BEGIN

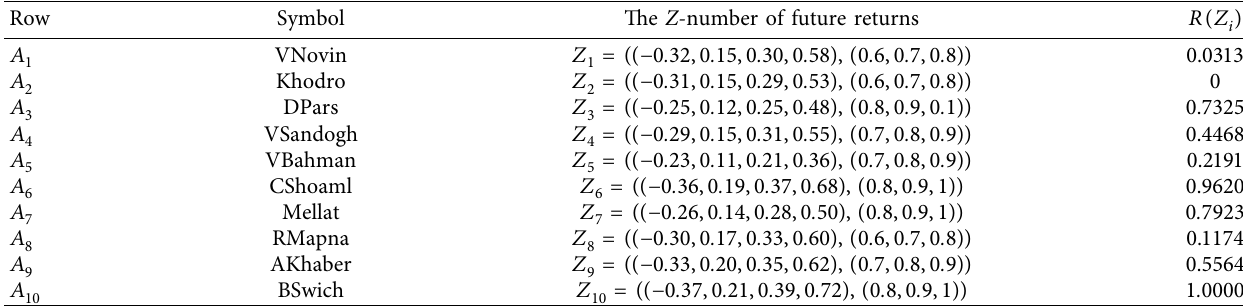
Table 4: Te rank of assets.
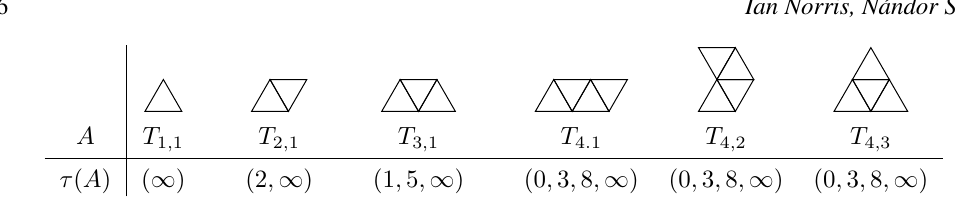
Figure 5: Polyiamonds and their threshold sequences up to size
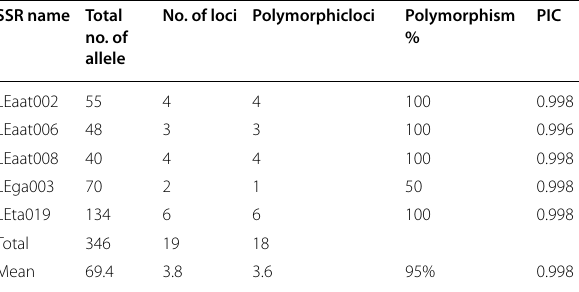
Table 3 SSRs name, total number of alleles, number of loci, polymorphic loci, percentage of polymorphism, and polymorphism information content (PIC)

END
BEGIN

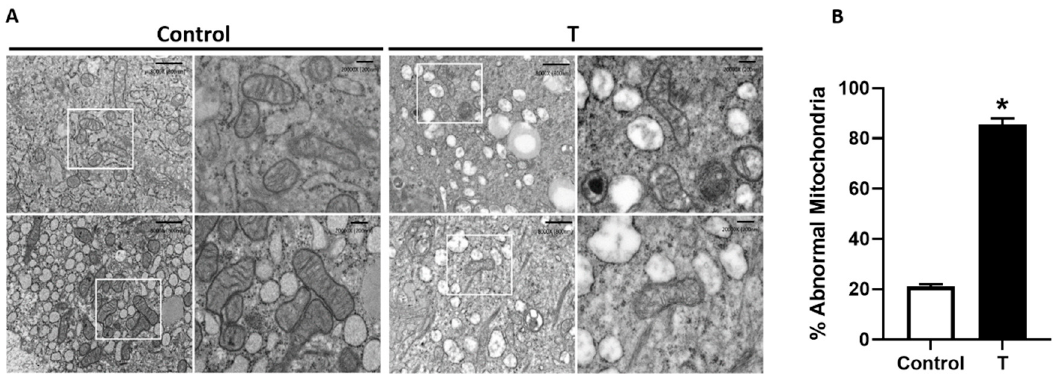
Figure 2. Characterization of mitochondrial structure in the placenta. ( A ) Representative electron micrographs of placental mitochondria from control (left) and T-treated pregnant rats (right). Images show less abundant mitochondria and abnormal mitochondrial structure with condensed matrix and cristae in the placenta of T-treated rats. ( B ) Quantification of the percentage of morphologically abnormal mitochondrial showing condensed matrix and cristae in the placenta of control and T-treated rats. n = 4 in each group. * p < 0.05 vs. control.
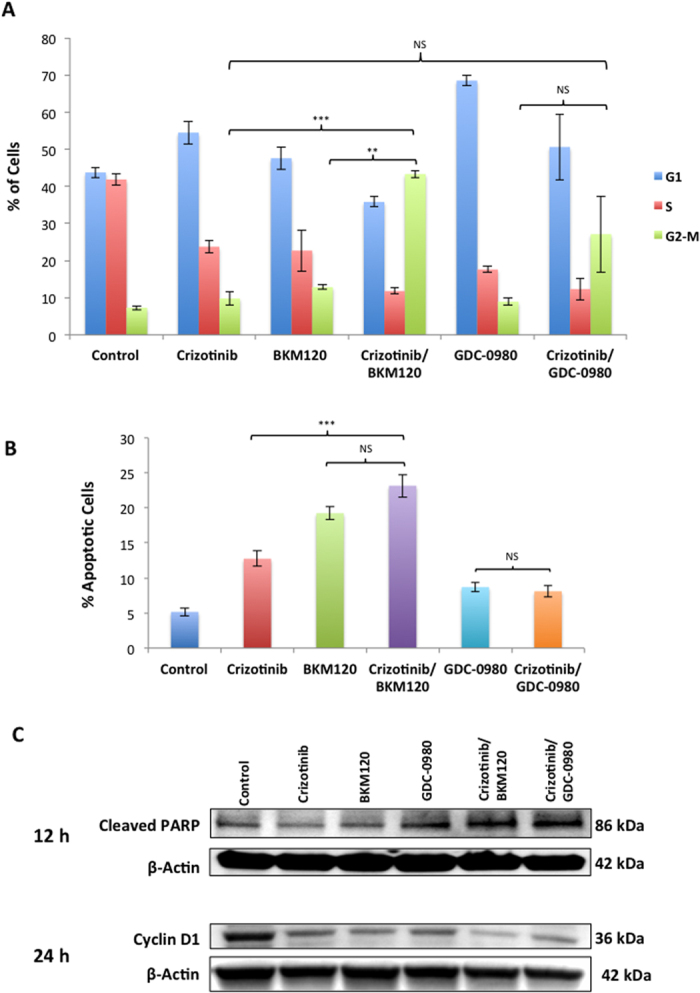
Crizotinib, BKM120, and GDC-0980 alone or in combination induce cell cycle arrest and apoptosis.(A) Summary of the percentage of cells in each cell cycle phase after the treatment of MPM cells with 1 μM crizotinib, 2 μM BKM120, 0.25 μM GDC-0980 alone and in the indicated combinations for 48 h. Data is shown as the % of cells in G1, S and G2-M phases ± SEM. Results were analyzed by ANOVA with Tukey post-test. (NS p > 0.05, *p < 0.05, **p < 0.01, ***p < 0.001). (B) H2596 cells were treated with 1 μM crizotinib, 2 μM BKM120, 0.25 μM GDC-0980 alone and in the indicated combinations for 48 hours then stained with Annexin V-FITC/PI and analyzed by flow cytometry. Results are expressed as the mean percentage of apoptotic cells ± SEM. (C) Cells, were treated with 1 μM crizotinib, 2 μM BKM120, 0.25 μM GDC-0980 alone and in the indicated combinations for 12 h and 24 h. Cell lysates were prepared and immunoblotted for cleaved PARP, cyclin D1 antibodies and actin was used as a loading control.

END
BEGIN

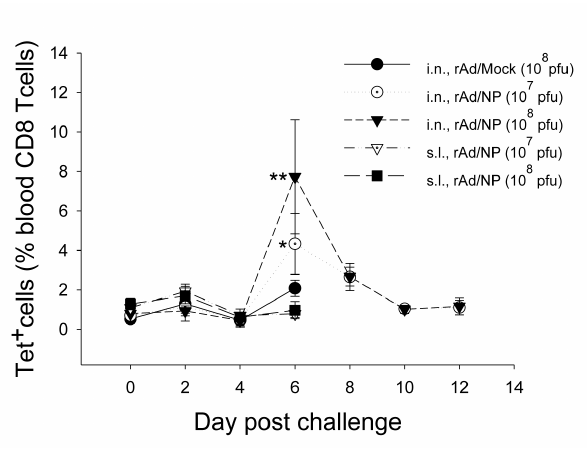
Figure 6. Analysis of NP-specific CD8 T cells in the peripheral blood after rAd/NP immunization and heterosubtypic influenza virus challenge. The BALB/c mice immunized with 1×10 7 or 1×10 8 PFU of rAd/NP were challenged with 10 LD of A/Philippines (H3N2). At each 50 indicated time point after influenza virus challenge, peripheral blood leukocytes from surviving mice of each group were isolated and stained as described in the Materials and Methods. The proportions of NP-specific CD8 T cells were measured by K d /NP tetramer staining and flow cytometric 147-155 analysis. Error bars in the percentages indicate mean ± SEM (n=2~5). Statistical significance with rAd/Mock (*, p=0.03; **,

END

- Task goal -
Your reply is to be an exact repeat of the listing above from the line holding "Table 4: Te rank of assets." down to the line holding "Table 3 SSRs", ends included, pictures excluded.

- Exercise result -
Table 4: Te rank of assets.
Figure 5: Polyiamonds and their threshold sequences up to size
Table 3 SSRs name, total number of alleles, number of loci, polymorphic loci, percentage of polymorphism, and polymorphism information content (PIC)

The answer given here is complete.